MAXIMUM DOSE VOLUME APPLIED: 2000 mg/kg bodyweight. The volume administered to each animal was calculated according to its fasted bodyweight at the time of dosing.


DOSAGE PREPARATION (if unusual): All animals were dosed once only by gavage using a metal cannula attached to a graduated syringe.


CLASS METHOD (if applicable)
- Rationale for the selection of the starting dose: A range finding study was carried out prior to dosing, using 1 male and 1 female rat which were administered 200 mg/kg of test substance at the concentration of 200 mg/ml in the volume of 10 ml/kg. The animals were observed for deaths and overt signs of toxicity 30 min, 1h, 2h and 4 hrs after dosing and subsequently for five days.
Doses:
2000 mg/kg
No. of animals per sex per dose:
10
Control animals:
not specified
Details on study design:
- Duration of observation period following administration: 14 days

- Frequency of observations and weighing: Individual body weights were recorded prior to dosing on dayy 0 and on days 7 and 14. The animals were observed for deaths or overt signs of toxicity at 30 minutes, 1, 2 and 4 hours after dosing and subsequently once daily for 14 days.

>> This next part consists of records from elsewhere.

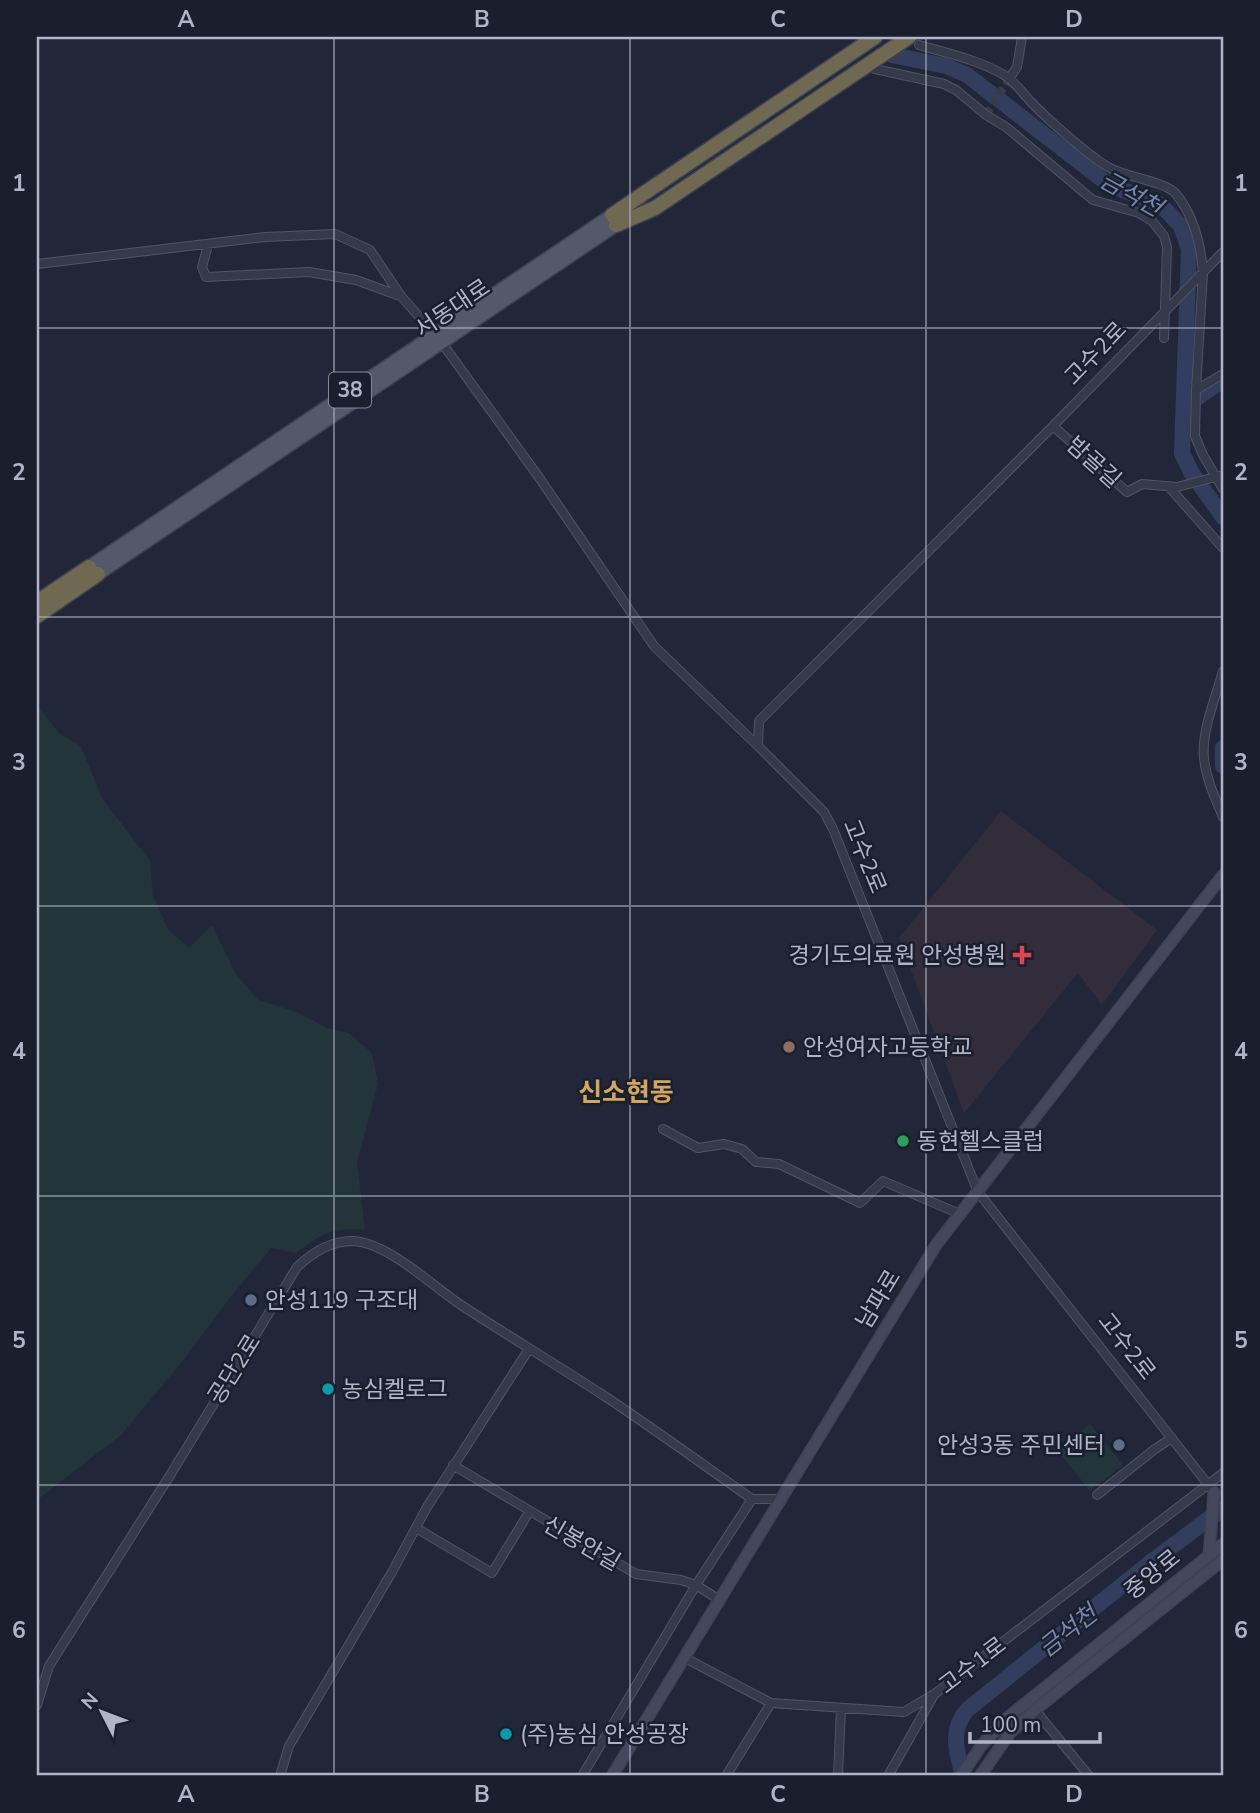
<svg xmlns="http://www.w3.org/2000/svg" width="1260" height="1813" font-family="'Nunito Sans','Noto Sans KR',sans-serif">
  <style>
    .medical { fill: #312d3b }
    .green { fill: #23343a }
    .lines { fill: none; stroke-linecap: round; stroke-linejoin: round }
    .river { stroke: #333e5f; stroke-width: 16 }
    .street-tunnel { stroke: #363c4e; stroke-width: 8; stroke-dasharray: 8 4; stroke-linecap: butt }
    .street-casing { stroke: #505464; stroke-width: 10 }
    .secondary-casing { stroke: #3e4353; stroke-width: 13 }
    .primary-casing { stroke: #3e4353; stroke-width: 15 }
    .highway-casing { stroke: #3d4151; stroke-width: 17 }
    .street { stroke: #353a4a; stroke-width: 8 }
    .secondary { stroke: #43485d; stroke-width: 10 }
    .primary { stroke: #53586a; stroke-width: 12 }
    .highway { stroke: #706952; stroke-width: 14 }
    .grid { fill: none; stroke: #b0b4c6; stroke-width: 2; stroke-opacity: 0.55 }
    .health-dot { fill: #e0444e; stroke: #1a1f2e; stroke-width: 2.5 }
    .education-dot { fill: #8d6e63; stroke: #1a1f2e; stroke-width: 2.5 }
    .leisure-dot { fill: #2e9e5b; stroke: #1a1f2e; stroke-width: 2.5 }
    .service-dot { fill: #5c6f8a; stroke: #1a1f2e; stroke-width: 2.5 }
    .culture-dot { fill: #0f9aa8; stroke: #1a1f2e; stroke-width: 2.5 }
    .labels { text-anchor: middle; stroke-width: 5; stroke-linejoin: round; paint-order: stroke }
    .shield { fill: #1a1f2e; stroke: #838798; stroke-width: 2 }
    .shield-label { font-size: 21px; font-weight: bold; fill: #b0b4c6 }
    .street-label { font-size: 23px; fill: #b0b4c6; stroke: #1a1f2e }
    .poi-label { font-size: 23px; fill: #b0b4c6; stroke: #1a1f2e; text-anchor: start }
    .water-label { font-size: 24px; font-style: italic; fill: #7786ae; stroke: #1a1f2e }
    .quarter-label { font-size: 26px; font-weight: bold; fill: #d3a55d; stroke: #1a1f2e }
    .neatline { fill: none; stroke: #b0b4c6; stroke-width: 2.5 }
    .grid-label { font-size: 23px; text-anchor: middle; font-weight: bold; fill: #b0b4c6 }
  </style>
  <rect width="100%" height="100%" fill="#212739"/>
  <path class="medical" d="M1001,811L1157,930L1102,1005L1078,973L964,1113L899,938Z"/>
  <path class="green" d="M37,706L60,734L81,746L102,798L150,861L153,896L168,929L189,948L212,925L236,974L258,1000L297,1012L327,1028L349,1033L372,1053L378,1084L357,1162L365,1230C329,1228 325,1232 296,1253L271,1248L233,1294L185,1358L121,1435L37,1500Z
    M1090,1424L1123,1465L1090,1491L1057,1450Z"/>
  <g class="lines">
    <path class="river" d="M892,55L946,66L967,75L1108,184L1161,205L1181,226L1189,249L1182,453L1191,472L1223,517
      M1184,407L1223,380
      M1223,748V766
      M963,1776C957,1752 949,1730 967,1710L1151,1562L1223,1508"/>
    <path class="street-tunnel" d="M986,115L1009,79"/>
    <defs>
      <path id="street" d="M919,45C946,53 979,60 1004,75C1015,82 1022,92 1030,101C1046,118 1093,160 1112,169C1127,177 1167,182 1176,194C1194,216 1201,245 1203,273L1196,390
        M875,69L944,84L956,90L986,115L1006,127L1093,200L1139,213L1152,221L1164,236L1167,247L1164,338
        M1009,79L1017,67L1022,37
        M208,245L202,267L206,277L309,272L356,280L400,296
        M37,264L265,237L335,234L370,250L401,296L442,343L538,476L654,646L758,746
        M1223,374L1196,390L1195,436L1203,455L1223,489
        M1053,426L1127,492L1142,484L1177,487L1223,475
        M1169,487L1223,548
        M1223,671C1216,696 1201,732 1204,758C1206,779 1215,798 1223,817
        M663,1129L698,1148L724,1144L742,1149L756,1162L779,1164L860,1203L883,1181L960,1214
        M453,1465L636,1574L681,1580L696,1585L718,1599
        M1214,1492L978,1192L833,829L824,812L758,746L759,721L1053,426L1223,252
        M1097,1495L1155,1449L1172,1438
        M752,1499H780
        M416,1528L492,1573L529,1512
        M683,1657L771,1703L904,1712L936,1693L1223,1473
        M37,1705L49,1666L169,1477L297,1267C312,1253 330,1241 352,1241C388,1242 432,1286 461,1305C510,1337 560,1367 609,1399C657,1431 705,1466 752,1499
        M1035,1710L1089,1776
        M280,1776L289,1746L392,1572L427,1507L529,1349
        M582,1776L696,1585L752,1499
        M726,1776L771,1703
        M838,1776L841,1708
        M888,1776L934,1695"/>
      <path id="secondary" d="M1209,1555L1214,1492
        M612,1776L936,1245L1223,875
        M961,1776L981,1746L1007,1718L1223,1544
        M980,1776L1010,1733L1035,1710L1223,1560"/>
      <path id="primary" d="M89,567L612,215
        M98,574L616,225"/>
      <path id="highway" d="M612,215L875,37
        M616,225L655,208L909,37
        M37,602L89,567
        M37,616L98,574"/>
    </defs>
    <use href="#street" class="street-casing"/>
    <use href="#secondary" class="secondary-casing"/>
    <use href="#primary" class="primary-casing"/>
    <use href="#highway" class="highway-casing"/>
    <use href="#street" class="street"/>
    <use href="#secondary" class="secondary"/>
    <use href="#primary" class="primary"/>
    <use href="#highway" class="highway"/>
  </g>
  <path class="grid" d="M334,37V1776M630,37V1776M926,37V1776M37,328H1223M37,617H1223M37,906H1223M37,1196H1223M37,1485H1223"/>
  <path class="health-dot" d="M1018.5 944.5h7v7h7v7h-7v7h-7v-7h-7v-7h7z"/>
  <circle class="education-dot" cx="789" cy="1047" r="7"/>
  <circle class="leisure-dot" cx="903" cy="1141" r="7"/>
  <g class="service-dot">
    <circle cx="251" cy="1300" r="7"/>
    <circle cx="1119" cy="1445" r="7"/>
  </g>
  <g class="culture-dot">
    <circle cx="328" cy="1389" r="7"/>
    <circle cx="506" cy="1734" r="7"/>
  </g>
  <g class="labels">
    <rect class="shield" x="329" y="372.5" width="42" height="35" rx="5"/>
    <g class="shield-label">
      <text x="350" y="397">38</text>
    </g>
    <g class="street-label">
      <text transform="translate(452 308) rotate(-34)" y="8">서동대로</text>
      <text transform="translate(1095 353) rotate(-46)" y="8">고수2로</text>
      <text transform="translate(1094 462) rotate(42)" y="8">밤골길</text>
      <text transform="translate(865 856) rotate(68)" y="8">고수2로</text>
      <text transform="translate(878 1299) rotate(-59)" y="8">남파로</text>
      <text transform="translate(1127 1346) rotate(52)" y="8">고수2로</text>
      <text transform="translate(234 1369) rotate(-58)" y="8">공단2로</text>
      <text transform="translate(582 1543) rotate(30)" y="8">신봉안길</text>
      <text transform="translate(1152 1574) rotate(-39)" y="8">중앙로</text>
      <text transform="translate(972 1665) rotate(-37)" y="8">고수1로</text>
    </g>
    <g class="poi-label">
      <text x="1006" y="963" text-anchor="end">경기도의료원 안성병원</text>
      <text x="803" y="1055">안성여자고등학교</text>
      <text x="917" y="1149">동현헬스클럽</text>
      <text x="265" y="1308">안성119 구조대</text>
      <text x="342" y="1397">농심켈로그</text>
      <text x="1105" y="1453" text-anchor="end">안성3동 주민센터</text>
      <text x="520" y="1742">(주)농심 안성공장</text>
    </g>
    <g class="water-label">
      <text transform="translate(1131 194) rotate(29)" y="8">금석천</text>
      <text transform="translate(1068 1631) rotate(-38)" y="8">금석천</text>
    </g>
    <g class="quarter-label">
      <text x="626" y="1101">신소현동</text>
    </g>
  </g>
  <rect width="1260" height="1813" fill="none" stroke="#1a1f2e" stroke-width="77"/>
  <g transform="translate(102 1712) rotate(312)" stroke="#1a1f2e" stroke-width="5" paint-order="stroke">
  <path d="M0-5L12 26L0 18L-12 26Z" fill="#b0b4c6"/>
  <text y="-10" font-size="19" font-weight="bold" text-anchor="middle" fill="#b0b4c6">N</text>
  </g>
  <path d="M970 1732v10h130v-10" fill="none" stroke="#b0b4c6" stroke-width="3.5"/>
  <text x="980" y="1732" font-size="21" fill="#b0b4c6" stroke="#1a1f2e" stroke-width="5" paint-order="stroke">100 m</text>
  <rect x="38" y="38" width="1184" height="1736" class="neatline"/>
  <g class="grid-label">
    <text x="186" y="27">A</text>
    <text x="482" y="27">B</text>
    <text x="778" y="27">C</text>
    <text x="1074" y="27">D</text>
    <text x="19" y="191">1</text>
    <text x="1241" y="191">1</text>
    <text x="19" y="480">2</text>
    <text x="1241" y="480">2</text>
    <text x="19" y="770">3</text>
    <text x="1241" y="770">3</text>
    <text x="19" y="1059">4</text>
    <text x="1241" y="1059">4</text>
    <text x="19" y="1348">5</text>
    <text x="1241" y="1348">5</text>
    <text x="19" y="1638">6</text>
    <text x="1241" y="1638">6</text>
    <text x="186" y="1802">A</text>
    <text x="482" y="1802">B</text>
    <text x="778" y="1802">C</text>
    <text x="1074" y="1802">D</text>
  </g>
</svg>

- Necropsy of survivors performed: yes

- Other examinations performed: clinical signs, body weight,organ weights, histopathology, other: Necropsied animals were examined externally and their abdominal and thoracic cavities opened for the examination of major organs. No tissues were retained. All animals were subject to gross pathological examination at the end of the observation period.
Statistics:
No statistical analysis of the results was carried out in this study.

Results and discussion

Preliminary study:
A range finding study was performed to establish a dosing regime as follows: 2000 mg/kg at the concentration of 200 mg/ml in dose volume of 10 ml/kg to 1 male and 1 female rat. The rats were observed for overt signs of toxicity at 30min, 1h,2h and 4hrs after dosing subsequently once daily for five days.
Effect levels
Sex:
male/female
Dose descriptor:
LD50
Effect level:
> 2 000 mg/kg bw
Mortality:
There were no deaths.
Clinical signs:
No clinical signs of systemic toxicity. 
Body weight:
All animals showed the expected body weight gain over the observation period.
Gross pathology:
Necropsy findings were unremarkable
Other findings:
POTENTIAL TARGET ORGANS: None identified.
SEX-SPECIFIC DIFFERENCES: None observed.

Applicant's summary and conclusion

Interpretation of results:
not classified
Remarks:
Migrated information Criteria used for interpretation of results: EU
Conclusions:
The rat oral LD50 for Kalcol 6098 is >2000 mg/kg. At this dose level there were no signs of toxicity. The result is a read across from hexadecan-1-ol (CAS 36653-82-4).